AMARGA TRAVESSIA - Narrativa Clássica de Terror - Antonio de Torquemada
AMARGA TRAVESSIA
Antonio de Torquemada
(1507? – 1569)
Tradução de Paulo Soriano
Um monge chamado Tomás (de quem Alexandre de Alexandre1 tinha muito conhecimento e sabia que era muito bem quisto em sua vida, e morava num mosteiro perto da cidade de Luca, entre as florestas), havendo um dia tido algumas pendências e questões com outros monges, deixou o mosteiro muito cheio de cólera e aborrecimento, com a determinação de ir morar em outro lugar.
E indo, assim, entre as matas espessas, deu de cara com um homem enorme, muito moreno, de longa barba negra e de olhos turvos, cujas vestiduras quase tocavam o chão.
O monge perguntou-lhe aonde ia, pois seguia num caminho indefinido. O homem respondeu que o cavalo, que ele trazia, se soltara e fugira para alguns campos, que ficavam do outro lado da floresta.
E com isso, continuaram conversando até que se depararam com um rio que traspassava um vale aberto na mesma mata. Como era muito profundo, cuidaram de procurar um vau. E, parecendo-lhes que em certa parte poderiam passar, o monge quis descalçar-se, mas o homem não permitiu de forma alguma, dizendo que era maior de corpo e que, seguramente, o conduziria sobre ombro. E tanto insistiu que o monge não pôde escusar-se do convite.
E assim, posto o monge sobre as espáduas, já intentava o homem adentrar no rio, quando o monge lhe viu os pés, para o qual ainda não havia olhado, e apercebeu-se que eram muito diferentes dos de qualquer outro homem. Com isso, tendo alguma desconfiança, quis soltar-se, mas não conseguiu, pois o homem começou a entrar na água, tomando a direção em que ela era mais profunda e avolumada.

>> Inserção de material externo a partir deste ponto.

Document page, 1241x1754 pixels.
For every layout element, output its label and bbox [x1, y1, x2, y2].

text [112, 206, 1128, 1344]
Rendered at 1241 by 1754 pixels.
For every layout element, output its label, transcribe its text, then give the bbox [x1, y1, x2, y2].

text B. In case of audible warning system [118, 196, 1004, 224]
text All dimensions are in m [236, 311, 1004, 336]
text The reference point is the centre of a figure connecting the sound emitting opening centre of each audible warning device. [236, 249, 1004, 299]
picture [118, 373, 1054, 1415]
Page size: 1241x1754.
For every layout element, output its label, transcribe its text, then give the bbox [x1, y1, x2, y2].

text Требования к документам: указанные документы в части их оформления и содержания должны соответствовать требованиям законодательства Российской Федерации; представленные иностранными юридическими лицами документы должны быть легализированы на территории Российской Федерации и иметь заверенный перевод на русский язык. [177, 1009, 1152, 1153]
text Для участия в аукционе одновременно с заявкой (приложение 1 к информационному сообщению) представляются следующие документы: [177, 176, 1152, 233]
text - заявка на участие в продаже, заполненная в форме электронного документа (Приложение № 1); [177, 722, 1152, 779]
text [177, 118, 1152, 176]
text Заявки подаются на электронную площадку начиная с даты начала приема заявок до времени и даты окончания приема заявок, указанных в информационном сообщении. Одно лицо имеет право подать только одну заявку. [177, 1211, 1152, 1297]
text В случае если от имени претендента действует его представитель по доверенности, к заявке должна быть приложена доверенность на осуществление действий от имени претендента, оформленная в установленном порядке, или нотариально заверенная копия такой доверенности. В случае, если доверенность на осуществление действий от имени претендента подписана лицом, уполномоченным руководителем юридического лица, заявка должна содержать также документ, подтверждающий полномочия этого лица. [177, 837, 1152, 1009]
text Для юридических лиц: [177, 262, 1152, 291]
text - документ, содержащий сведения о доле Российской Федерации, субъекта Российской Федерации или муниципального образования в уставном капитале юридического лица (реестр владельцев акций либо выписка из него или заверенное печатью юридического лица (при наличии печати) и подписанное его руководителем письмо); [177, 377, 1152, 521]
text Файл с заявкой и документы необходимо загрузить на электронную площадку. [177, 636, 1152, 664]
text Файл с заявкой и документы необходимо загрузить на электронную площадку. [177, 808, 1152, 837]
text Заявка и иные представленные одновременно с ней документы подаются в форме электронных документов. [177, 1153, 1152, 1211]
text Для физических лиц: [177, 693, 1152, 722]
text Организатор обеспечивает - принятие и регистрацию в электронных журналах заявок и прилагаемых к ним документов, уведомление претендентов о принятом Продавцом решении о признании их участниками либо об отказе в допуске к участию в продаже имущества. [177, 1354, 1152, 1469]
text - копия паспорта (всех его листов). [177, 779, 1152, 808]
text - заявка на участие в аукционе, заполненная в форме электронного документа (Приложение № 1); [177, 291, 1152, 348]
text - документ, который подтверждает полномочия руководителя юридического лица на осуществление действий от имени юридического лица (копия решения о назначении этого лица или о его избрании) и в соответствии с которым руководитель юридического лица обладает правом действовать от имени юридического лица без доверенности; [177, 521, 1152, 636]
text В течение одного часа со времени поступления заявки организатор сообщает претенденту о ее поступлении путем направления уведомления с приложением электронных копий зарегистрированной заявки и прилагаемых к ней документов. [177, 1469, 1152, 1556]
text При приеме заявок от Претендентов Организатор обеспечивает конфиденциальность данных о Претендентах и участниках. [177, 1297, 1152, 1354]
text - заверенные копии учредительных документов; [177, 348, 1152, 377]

Vendo isso, o monge começou a confiar-se a Deus e a invocar o nome de Jesus Cristo para livrá-lo do perigo. E, naquele instante, aquele homem, que era o Diabo, o soltou na margem do rio, desaparecendo com um estrondo tão grande que as areias do rio se agitaram e as próximas azinheiras foram soltas e arrancadas.
O monge desfaleceu e, quando voltou a si, voltou ao seu mosteiro, louvando a Deus, que de tão grande perigo o havia livrado.
Ilustrações: PS/Copilot.
1Alexandre de Alexandre (1461 – 1523), escritor e jurista napolitano.